DATA LISTING:
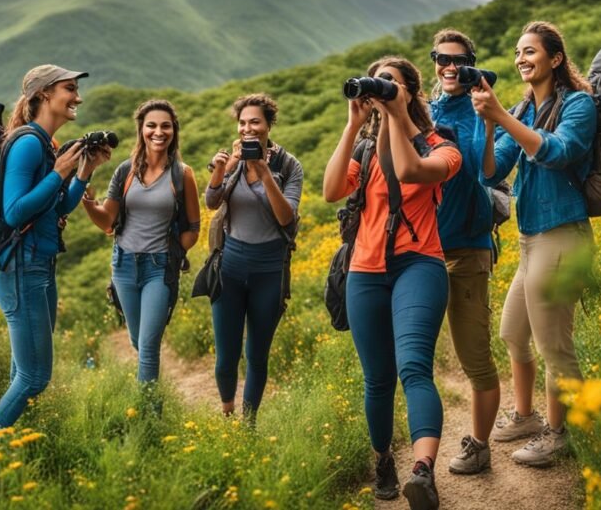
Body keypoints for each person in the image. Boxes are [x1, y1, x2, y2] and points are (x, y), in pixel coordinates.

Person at [323, 57, 461, 510]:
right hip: (364, 271)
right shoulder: (363, 152)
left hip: (418, 264)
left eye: (391, 83)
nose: (381, 88)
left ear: (410, 92)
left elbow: (409, 171)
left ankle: (423, 471)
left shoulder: (443, 145)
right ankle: (384, 459)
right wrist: (352, 125)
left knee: (414, 367)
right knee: (377, 379)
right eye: (376, 82)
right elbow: (329, 191)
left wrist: (397, 116)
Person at [473, 21, 597, 467]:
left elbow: (559, 151)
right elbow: (491, 172)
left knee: (553, 346)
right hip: (531, 240)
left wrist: (501, 117)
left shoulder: (579, 105)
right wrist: (488, 124)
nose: (521, 59)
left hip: (563, 234)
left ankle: (562, 431)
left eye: (530, 51)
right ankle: (525, 416)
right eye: (517, 53)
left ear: (556, 59)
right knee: (514, 333)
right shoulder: (523, 110)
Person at [0, 64, 112, 431]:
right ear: (43, 95)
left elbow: (56, 209)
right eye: (69, 89)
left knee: (22, 374)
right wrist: (59, 173)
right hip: (21, 268)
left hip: (40, 267)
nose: (78, 97)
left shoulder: (48, 145)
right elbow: (13, 213)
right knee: (34, 378)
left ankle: (8, 455)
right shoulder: (28, 144)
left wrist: (84, 172)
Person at [80, 99, 200, 383]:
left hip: (159, 269)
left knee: (148, 347)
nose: (159, 132)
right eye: (152, 126)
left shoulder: (182, 174)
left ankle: (149, 415)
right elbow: (108, 221)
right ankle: (150, 398)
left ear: (174, 131)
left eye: (165, 126)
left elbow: (193, 227)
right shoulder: (125, 171)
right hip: (123, 266)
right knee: (137, 340)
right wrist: (87, 203)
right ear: (141, 130)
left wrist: (175, 253)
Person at [428, 29, 502, 475]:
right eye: (441, 59)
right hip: (421, 250)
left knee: (473, 355)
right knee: (414, 356)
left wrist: (487, 115)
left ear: (471, 62)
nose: (449, 67)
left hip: (466, 249)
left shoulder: (479, 107)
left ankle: (479, 444)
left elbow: (480, 170)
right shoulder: (428, 108)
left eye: (458, 60)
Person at [204, 93, 303, 424]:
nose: (248, 129)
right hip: (230, 266)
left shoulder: (289, 166)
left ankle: (249, 424)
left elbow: (286, 217)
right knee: (226, 356)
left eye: (255, 122)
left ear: (269, 124)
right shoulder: (233, 161)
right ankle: (228, 414)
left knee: (256, 355)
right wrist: (222, 170)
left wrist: (263, 173)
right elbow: (211, 202)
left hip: (270, 269)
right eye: (243, 122)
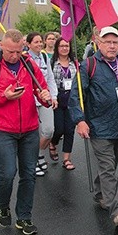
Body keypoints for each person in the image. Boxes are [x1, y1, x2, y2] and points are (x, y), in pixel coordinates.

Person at [70, 26, 118, 228]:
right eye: (108, 42)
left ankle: (99, 193)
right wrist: (80, 120)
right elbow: (76, 95)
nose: (112, 46)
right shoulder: (88, 65)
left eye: (115, 42)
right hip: (97, 125)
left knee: (110, 165)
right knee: (107, 167)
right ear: (99, 42)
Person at [0, 29, 51, 235]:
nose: (15, 56)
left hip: (30, 128)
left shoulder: (29, 64)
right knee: (7, 173)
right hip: (3, 129)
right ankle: (3, 204)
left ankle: (24, 217)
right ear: (1, 46)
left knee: (29, 175)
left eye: (18, 51)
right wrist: (3, 96)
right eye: (10, 52)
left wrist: (46, 97)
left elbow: (42, 92)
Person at [24, 32, 58, 176]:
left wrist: (53, 96)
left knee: (49, 130)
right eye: (35, 42)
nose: (39, 44)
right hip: (30, 100)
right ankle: (32, 161)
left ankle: (38, 154)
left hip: (44, 99)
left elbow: (50, 78)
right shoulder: (24, 59)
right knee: (32, 133)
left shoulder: (44, 57)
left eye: (40, 42)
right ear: (29, 44)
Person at [50, 37, 77, 170]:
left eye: (67, 46)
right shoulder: (52, 63)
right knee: (59, 128)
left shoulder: (75, 63)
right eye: (62, 46)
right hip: (57, 98)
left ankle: (67, 158)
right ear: (57, 48)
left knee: (70, 130)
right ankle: (52, 143)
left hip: (71, 99)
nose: (65, 48)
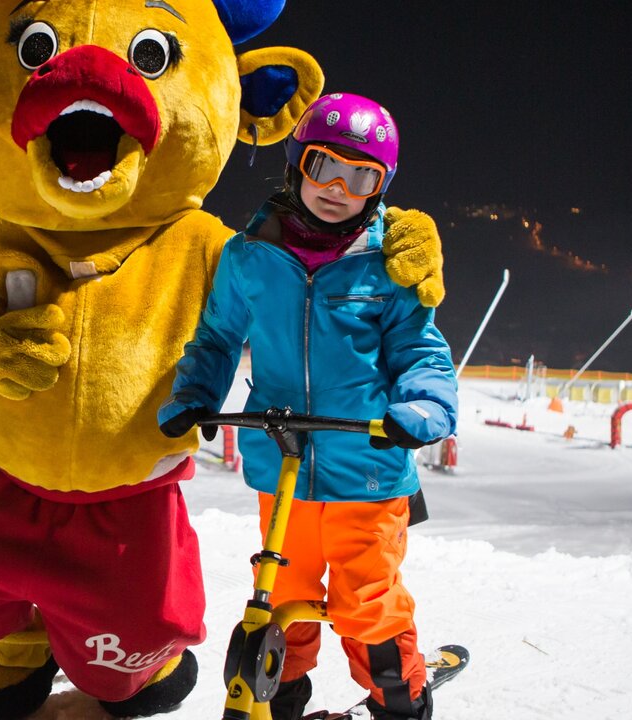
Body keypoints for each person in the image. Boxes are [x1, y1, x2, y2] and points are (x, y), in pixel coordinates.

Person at [158, 93, 458, 720]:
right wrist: (194, 397)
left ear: (379, 189)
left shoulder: (387, 266)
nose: (339, 189)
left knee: (364, 598)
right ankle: (280, 698)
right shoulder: (249, 258)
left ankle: (396, 698)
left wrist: (423, 408)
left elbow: (419, 349)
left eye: (362, 178)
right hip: (281, 462)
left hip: (368, 465)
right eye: (326, 167)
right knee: (281, 588)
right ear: (297, 164)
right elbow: (217, 338)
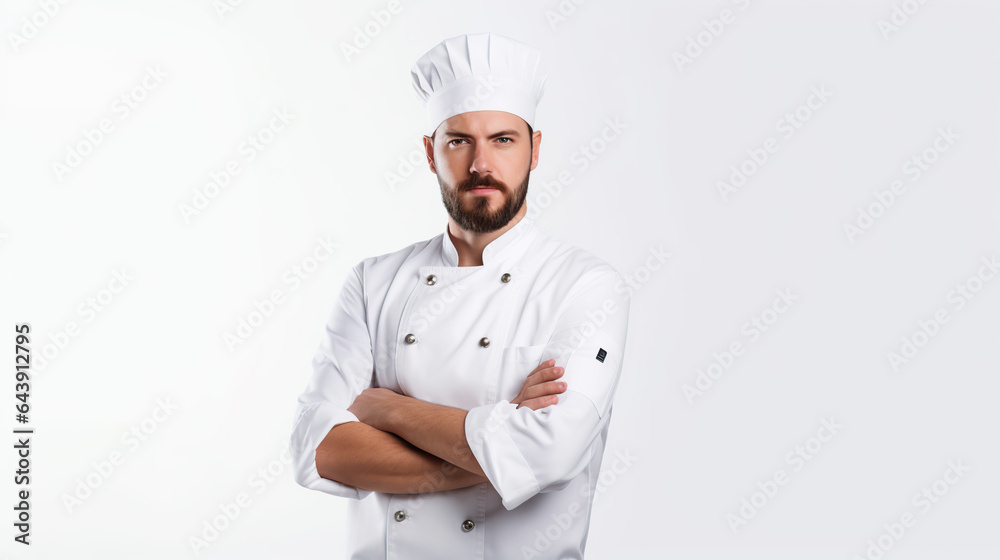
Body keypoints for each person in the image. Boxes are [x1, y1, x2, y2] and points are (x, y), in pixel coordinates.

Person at [289, 32, 631, 559]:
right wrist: (499, 446)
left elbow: (553, 451)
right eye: (458, 141)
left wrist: (388, 410)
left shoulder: (586, 285)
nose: (480, 164)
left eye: (502, 139)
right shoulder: (372, 283)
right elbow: (317, 448)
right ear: (430, 153)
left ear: (535, 149)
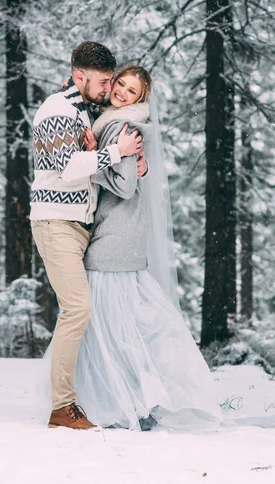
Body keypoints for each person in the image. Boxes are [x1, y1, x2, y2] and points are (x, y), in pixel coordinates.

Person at [71, 64, 222, 431]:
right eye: (120, 84)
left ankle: (127, 403)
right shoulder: (115, 119)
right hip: (121, 234)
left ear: (141, 98)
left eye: (131, 90)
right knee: (123, 326)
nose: (121, 92)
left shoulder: (123, 126)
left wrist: (91, 163)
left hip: (115, 238)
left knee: (112, 327)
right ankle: (136, 400)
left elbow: (122, 187)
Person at [30, 42, 147, 430]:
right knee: (78, 309)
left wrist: (135, 162)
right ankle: (62, 408)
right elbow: (67, 167)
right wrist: (117, 151)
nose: (107, 88)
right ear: (79, 76)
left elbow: (108, 153)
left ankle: (95, 396)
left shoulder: (84, 111)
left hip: (79, 226)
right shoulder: (57, 110)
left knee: (84, 313)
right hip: (55, 223)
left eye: (111, 81)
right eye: (102, 81)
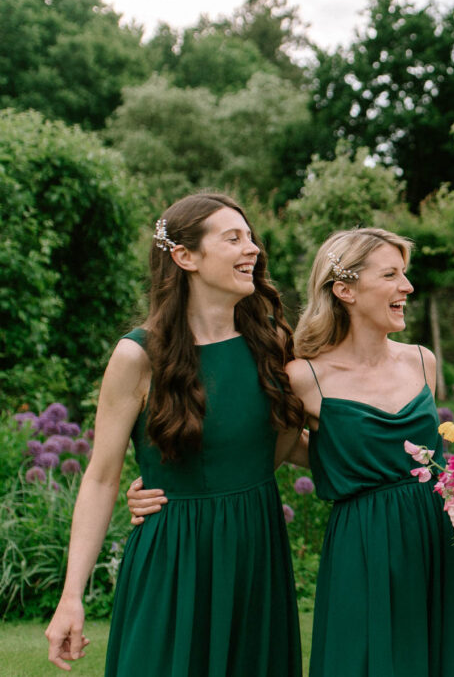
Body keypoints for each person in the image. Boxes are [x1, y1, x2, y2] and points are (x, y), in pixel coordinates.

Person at [45, 193, 305, 674]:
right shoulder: (137, 356)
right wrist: (71, 597)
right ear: (186, 257)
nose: (252, 249)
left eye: (250, 237)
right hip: (174, 559)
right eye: (233, 238)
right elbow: (101, 478)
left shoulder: (271, 345)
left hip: (256, 556)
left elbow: (286, 447)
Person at [284, 228, 454, 676]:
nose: (408, 287)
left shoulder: (422, 360)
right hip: (360, 540)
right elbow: (278, 448)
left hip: (433, 531)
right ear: (344, 290)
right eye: (391, 275)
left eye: (405, 274)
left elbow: (427, 454)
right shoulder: (305, 377)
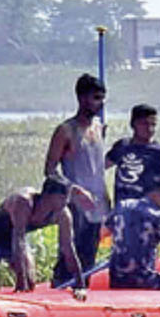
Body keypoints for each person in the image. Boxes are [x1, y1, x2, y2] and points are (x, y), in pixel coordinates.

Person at [45, 74, 111, 286]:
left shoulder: (99, 127)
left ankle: (83, 292)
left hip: (97, 202)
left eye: (102, 98)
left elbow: (97, 167)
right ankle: (59, 292)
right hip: (74, 204)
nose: (100, 103)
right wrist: (74, 190)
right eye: (96, 98)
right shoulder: (66, 131)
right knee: (69, 253)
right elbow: (50, 170)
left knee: (89, 254)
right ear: (82, 98)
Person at [0, 175, 92, 293]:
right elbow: (19, 240)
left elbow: (68, 248)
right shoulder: (23, 202)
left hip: (15, 239)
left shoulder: (63, 214)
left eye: (67, 198)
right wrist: (20, 283)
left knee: (30, 283)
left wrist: (80, 285)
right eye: (63, 198)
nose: (66, 202)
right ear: (48, 196)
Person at [105, 103, 160, 206]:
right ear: (133, 124)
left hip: (147, 210)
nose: (149, 129)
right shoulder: (122, 146)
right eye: (144, 124)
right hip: (121, 209)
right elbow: (100, 168)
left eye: (153, 125)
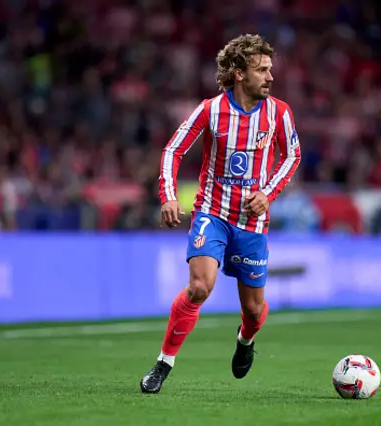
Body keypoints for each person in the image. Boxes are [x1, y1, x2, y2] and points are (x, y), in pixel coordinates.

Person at [140, 34, 301, 394]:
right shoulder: (211, 110)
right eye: (261, 70)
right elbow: (172, 151)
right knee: (199, 287)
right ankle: (164, 363)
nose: (270, 77)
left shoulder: (279, 112)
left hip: (252, 224)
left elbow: (292, 155)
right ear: (239, 74)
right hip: (212, 213)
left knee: (255, 311)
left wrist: (268, 193)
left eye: (270, 69)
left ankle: (245, 341)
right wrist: (168, 196)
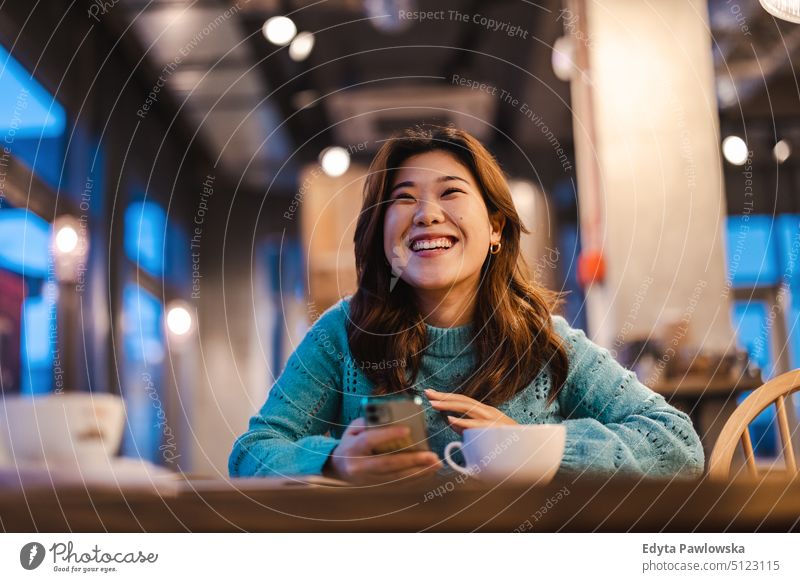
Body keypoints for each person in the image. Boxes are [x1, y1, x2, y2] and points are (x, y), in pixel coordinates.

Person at [229, 125, 704, 484]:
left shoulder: (545, 342)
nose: (427, 213)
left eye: (451, 192)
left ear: (496, 227)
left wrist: (534, 448)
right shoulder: (342, 335)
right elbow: (250, 454)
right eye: (404, 198)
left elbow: (678, 445)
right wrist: (335, 458)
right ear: (381, 234)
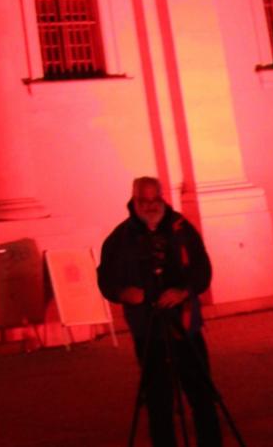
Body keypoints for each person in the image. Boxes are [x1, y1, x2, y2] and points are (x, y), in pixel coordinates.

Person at [97, 177, 222, 446]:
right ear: (134, 200)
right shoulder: (120, 238)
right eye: (144, 200)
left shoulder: (182, 229)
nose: (151, 205)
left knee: (201, 392)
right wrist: (123, 293)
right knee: (158, 399)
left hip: (185, 324)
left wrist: (183, 291)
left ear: (162, 198)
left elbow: (202, 270)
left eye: (155, 199)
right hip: (148, 328)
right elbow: (106, 278)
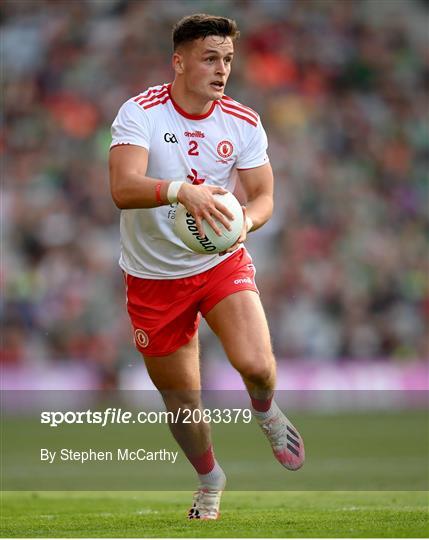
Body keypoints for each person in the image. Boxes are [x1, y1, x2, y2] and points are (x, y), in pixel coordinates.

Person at [109, 13, 305, 520]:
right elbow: (122, 188)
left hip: (220, 261)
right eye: (210, 59)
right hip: (154, 279)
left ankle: (265, 412)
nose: (222, 70)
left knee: (257, 365)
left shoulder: (242, 120)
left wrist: (243, 225)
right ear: (179, 61)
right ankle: (209, 478)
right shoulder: (141, 113)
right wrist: (181, 191)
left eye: (228, 60)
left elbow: (263, 197)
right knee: (183, 404)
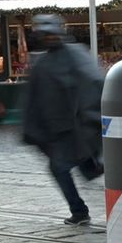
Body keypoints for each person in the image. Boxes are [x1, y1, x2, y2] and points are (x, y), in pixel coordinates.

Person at [22, 14, 104, 225]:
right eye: (45, 35)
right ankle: (79, 211)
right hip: (60, 132)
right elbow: (35, 97)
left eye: (51, 34)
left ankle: (81, 211)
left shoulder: (74, 55)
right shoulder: (43, 62)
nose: (49, 38)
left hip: (77, 128)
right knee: (62, 168)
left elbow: (93, 83)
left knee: (83, 165)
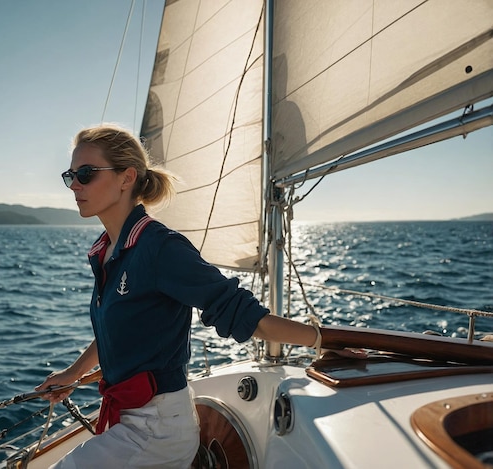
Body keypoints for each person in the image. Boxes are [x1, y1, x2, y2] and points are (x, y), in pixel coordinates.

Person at [36, 124, 342, 468]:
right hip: (130, 419)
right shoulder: (107, 251)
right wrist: (73, 373)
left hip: (157, 429)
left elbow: (244, 315)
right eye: (71, 175)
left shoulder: (159, 248)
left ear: (126, 178)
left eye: (86, 173)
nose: (75, 184)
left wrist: (323, 340)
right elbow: (118, 332)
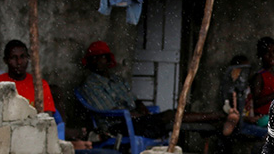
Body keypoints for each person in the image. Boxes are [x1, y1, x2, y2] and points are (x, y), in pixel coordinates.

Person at [78, 40, 233, 139]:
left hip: (136, 119)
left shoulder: (118, 81)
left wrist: (140, 107)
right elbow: (108, 111)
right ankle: (215, 116)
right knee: (169, 116)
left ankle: (216, 121)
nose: (99, 61)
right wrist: (133, 114)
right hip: (118, 125)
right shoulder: (90, 85)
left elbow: (133, 99)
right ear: (90, 62)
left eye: (102, 57)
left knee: (169, 118)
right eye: (95, 58)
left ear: (108, 59)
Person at [0, 40, 56, 113]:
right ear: (5, 60)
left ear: (28, 58)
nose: (19, 62)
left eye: (22, 57)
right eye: (13, 57)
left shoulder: (40, 85)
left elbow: (47, 117)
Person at [250, 36, 274, 127]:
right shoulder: (259, 76)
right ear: (260, 56)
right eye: (267, 52)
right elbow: (255, 102)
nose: (272, 56)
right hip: (264, 117)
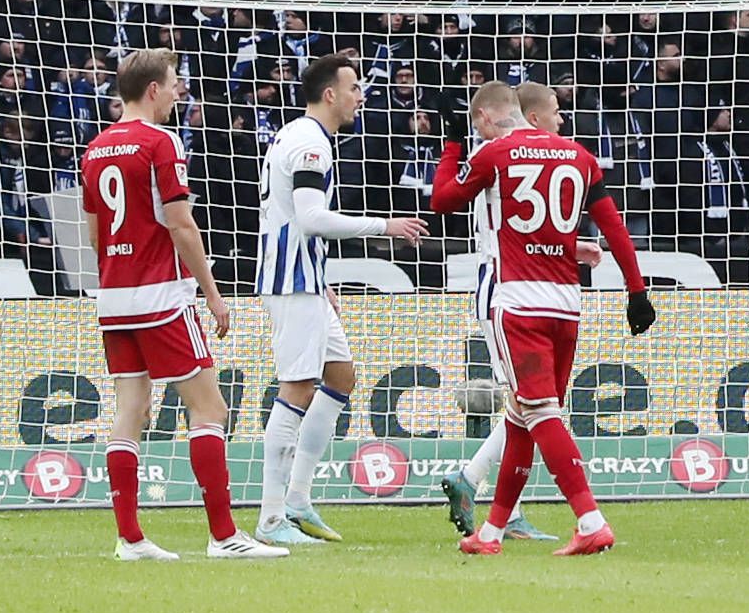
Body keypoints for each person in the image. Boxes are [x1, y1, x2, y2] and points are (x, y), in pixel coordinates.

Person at [422, 81, 653, 557]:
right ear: (533, 113)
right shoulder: (580, 157)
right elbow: (614, 228)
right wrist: (636, 291)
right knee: (522, 414)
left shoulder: (496, 154)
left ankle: (589, 519)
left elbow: (442, 201)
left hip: (516, 300)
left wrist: (451, 146)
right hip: (566, 303)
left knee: (540, 412)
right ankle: (491, 531)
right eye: (556, 109)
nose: (562, 116)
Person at [81, 48, 268, 560]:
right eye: (175, 82)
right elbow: (181, 223)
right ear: (154, 90)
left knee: (130, 411)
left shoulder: (95, 148)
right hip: (162, 292)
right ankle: (225, 536)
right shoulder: (161, 141)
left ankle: (131, 538)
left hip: (114, 296)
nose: (179, 91)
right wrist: (212, 293)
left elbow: (94, 228)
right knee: (210, 407)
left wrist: (118, 270)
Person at [254, 52, 427, 547]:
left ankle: (299, 500)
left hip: (304, 274)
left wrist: (320, 272)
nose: (360, 96)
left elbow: (290, 216)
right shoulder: (312, 145)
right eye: (353, 88)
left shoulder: (297, 134)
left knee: (339, 376)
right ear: (330, 94)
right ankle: (270, 519)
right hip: (291, 280)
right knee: (296, 389)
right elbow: (310, 217)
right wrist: (385, 225)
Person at [439, 82, 572, 545]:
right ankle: (498, 503)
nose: (561, 120)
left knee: (527, 404)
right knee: (532, 404)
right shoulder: (497, 155)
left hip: (518, 287)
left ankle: (475, 482)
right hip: (502, 288)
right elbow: (443, 203)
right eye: (555, 112)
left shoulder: (509, 156)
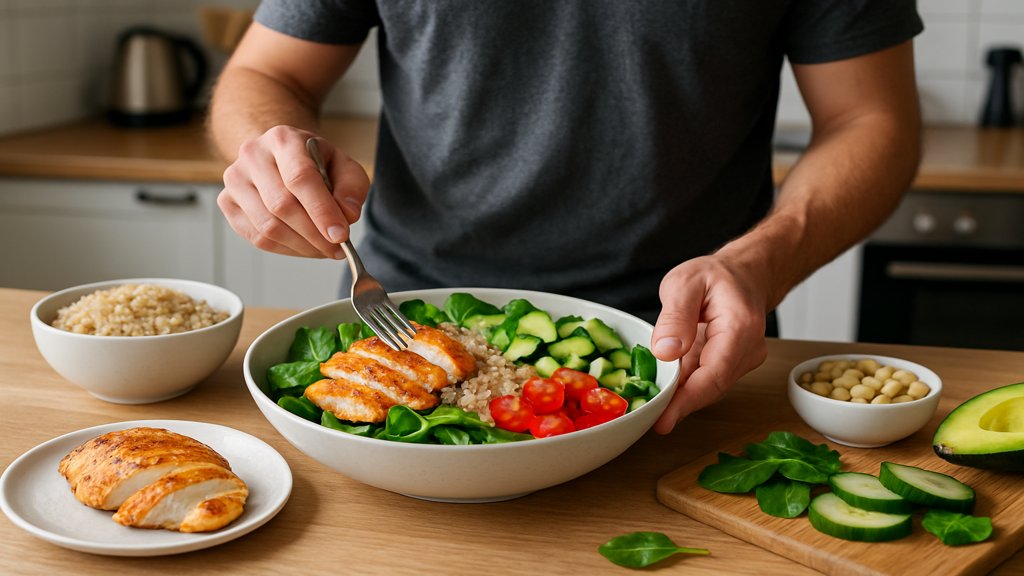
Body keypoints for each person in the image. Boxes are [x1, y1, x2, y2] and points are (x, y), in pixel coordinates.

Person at [208, 1, 923, 435]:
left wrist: (760, 263)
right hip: (399, 328)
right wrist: (270, 148)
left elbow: (870, 117)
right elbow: (268, 74)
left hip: (688, 348)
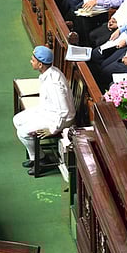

WHAT THE TASK REQUIRES: Your answer must be the exact lines of the records from the first one through the line containing "left elbow: (480, 170)", with no pictures in it.

SOLUTION TO THIS PROBLEM:
Body keypoints for each person in the image. Boxes are [x1, y1, x2, y2] and points are (x, y), in pixel coordinates.

Person at [323, 57, 461, 510]:
right hip: (364, 271)
right shoulder: (363, 152)
left hip: (418, 264)
left eye: (391, 83)
nose: (381, 88)
left ear: (410, 92)
left elbow: (409, 171)
left ankle: (423, 471)
left shoulder: (443, 145)
right ankle: (384, 459)
right wrist: (352, 125)
left knee: (414, 367)
right knee: (377, 379)
right eye: (376, 82)
right elbow: (329, 191)
left wrist: (397, 116)
Person at [473, 21, 597, 467]:
left elbow: (559, 151)
right elbow: (491, 172)
left knee: (553, 346)
right hip: (531, 240)
left wrist: (501, 117)
left shoulder: (579, 105)
right wrist: (488, 124)
nose: (521, 59)
left hip: (563, 234)
left ankle: (562, 431)
left eye: (530, 51)
right ankle: (525, 416)
right eye: (517, 53)
left ear: (556, 59)
right knee: (514, 333)
right shoulder: (523, 110)
Person at [0, 64, 112, 431]:
right ear: (43, 95)
left elbow: (56, 209)
right eye: (69, 89)
left knee: (22, 374)
right wrist: (59, 173)
right hip: (21, 268)
left hip: (40, 267)
nose: (78, 97)
left shoulder: (48, 145)
right elbow: (13, 213)
right knee: (34, 378)
left ankle: (8, 455)
right shoulder: (28, 144)
left wrist: (84, 172)
Person at [80, 99, 200, 383]:
left hip: (159, 269)
left knee: (148, 347)
nose: (159, 132)
right eye: (152, 126)
left shoulder: (182, 174)
left ankle: (149, 415)
right elbow: (108, 221)
right ankle: (150, 398)
left ear: (174, 131)
left eye: (165, 126)
left elbow: (193, 227)
right shoulder: (125, 171)
right hip: (123, 266)
right knee: (137, 340)
right wrist: (87, 203)
right ear: (141, 130)
left wrist: (175, 253)
Person at [428, 29, 502, 475]:
right eye: (441, 59)
right hip: (421, 250)
left knee: (473, 355)
right knee: (414, 356)
left wrist: (487, 115)
left ear: (471, 62)
nose: (449, 67)
left hip: (466, 249)
left shoulder: (479, 107)
left ankle: (479, 444)
left elbow: (480, 170)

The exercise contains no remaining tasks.